(Collected data entries)
= = = =
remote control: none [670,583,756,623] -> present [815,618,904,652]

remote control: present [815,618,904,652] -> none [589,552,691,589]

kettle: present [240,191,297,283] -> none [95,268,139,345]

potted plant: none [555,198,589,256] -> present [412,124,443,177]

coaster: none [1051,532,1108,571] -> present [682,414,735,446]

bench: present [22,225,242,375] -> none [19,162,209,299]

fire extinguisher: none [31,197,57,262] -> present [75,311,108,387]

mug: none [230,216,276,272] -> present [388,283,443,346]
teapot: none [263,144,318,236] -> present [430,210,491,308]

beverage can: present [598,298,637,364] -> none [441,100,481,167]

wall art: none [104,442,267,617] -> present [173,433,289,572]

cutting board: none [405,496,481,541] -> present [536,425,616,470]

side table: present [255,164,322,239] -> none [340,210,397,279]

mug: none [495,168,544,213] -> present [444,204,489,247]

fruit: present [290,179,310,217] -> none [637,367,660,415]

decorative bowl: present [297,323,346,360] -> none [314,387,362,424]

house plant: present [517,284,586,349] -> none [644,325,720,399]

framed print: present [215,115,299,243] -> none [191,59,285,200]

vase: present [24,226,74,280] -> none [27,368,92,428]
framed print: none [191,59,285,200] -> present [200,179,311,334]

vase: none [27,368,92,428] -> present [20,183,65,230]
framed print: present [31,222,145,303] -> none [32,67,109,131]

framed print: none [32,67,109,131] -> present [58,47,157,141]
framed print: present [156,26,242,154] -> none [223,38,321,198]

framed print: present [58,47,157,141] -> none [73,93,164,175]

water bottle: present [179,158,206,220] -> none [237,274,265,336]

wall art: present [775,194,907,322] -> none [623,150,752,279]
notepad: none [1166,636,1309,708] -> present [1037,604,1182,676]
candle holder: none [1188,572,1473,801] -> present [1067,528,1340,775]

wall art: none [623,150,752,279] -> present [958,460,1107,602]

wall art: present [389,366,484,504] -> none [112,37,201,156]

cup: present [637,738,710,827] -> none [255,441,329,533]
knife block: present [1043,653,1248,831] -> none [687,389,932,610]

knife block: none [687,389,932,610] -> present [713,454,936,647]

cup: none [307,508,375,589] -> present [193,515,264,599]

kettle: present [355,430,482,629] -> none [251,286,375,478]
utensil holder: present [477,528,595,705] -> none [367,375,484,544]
= = = =
▶ _DIRECTIONS FOR THIS TASK_
Each line above is to be reproduced exactly.

▶ _EXERCISE RESPONSE_
remote control: none [670,583,756,623] -> present [815,618,904,652]

remote control: present [815,618,904,652] -> none [589,552,691,589]

kettle: present [240,191,297,283] -> none [95,268,139,345]

potted plant: none [555,198,589,256] -> present [412,124,443,177]

coaster: none [1051,532,1108,571] -> present [682,414,735,446]

bench: present [22,225,242,375] -> none [19,162,209,299]

fire extinguisher: none [31,197,57,262] -> present [75,311,108,387]

mug: none [230,216,276,272] -> present [388,283,443,346]
teapot: none [263,144,318,236] -> present [430,210,491,308]

beverage can: present [598,298,637,364] -> none [441,100,481,167]

wall art: none [104,442,267,617] -> present [173,433,289,572]

cutting board: none [405,496,481,541] -> present [536,425,616,470]

side table: present [255,164,322,239] -> none [340,210,397,279]

mug: none [495,168,544,213] -> present [444,204,489,247]

fruit: present [290,179,310,217] -> none [637,367,660,415]

decorative bowl: present [297,323,346,360] -> none [314,387,362,424]

house plant: present [517,284,586,349] -> none [644,325,720,399]

framed print: present [215,115,299,243] -> none [191,59,285,200]

vase: present [24,226,74,280] -> none [27,368,92,428]
framed print: none [191,59,285,200] -> present [200,179,311,334]

vase: none [27,368,92,428] -> present [20,183,65,230]
framed print: present [31,222,145,303] -> none [32,67,109,131]

framed print: none [32,67,109,131] -> present [58,47,157,141]
framed print: present [156,26,242,154] -> none [223,38,321,198]

framed print: present [58,47,157,141] -> none [73,93,164,175]

water bottle: present [179,158,206,220] -> none [237,274,265,336]

wall art: present [775,194,907,322] -> none [623,150,752,279]
notepad: none [1166,636,1309,708] -> present [1037,604,1182,676]
candle holder: none [1188,572,1473,801] -> present [1067,528,1340,775]

wall art: none [623,150,752,279] -> present [958,460,1107,602]

wall art: present [389,366,484,504] -> none [112,37,201,156]

cup: present [637,738,710,827] -> none [255,441,329,533]
knife block: present [1043,653,1248,831] -> none [687,389,932,610]

knife block: none [687,389,932,610] -> present [713,454,936,647]

cup: none [307,508,375,589] -> present [193,515,264,599]

kettle: present [355,430,482,629] -> none [251,286,375,478]
utensil holder: present [477,528,595,705] -> none [367,375,484,544]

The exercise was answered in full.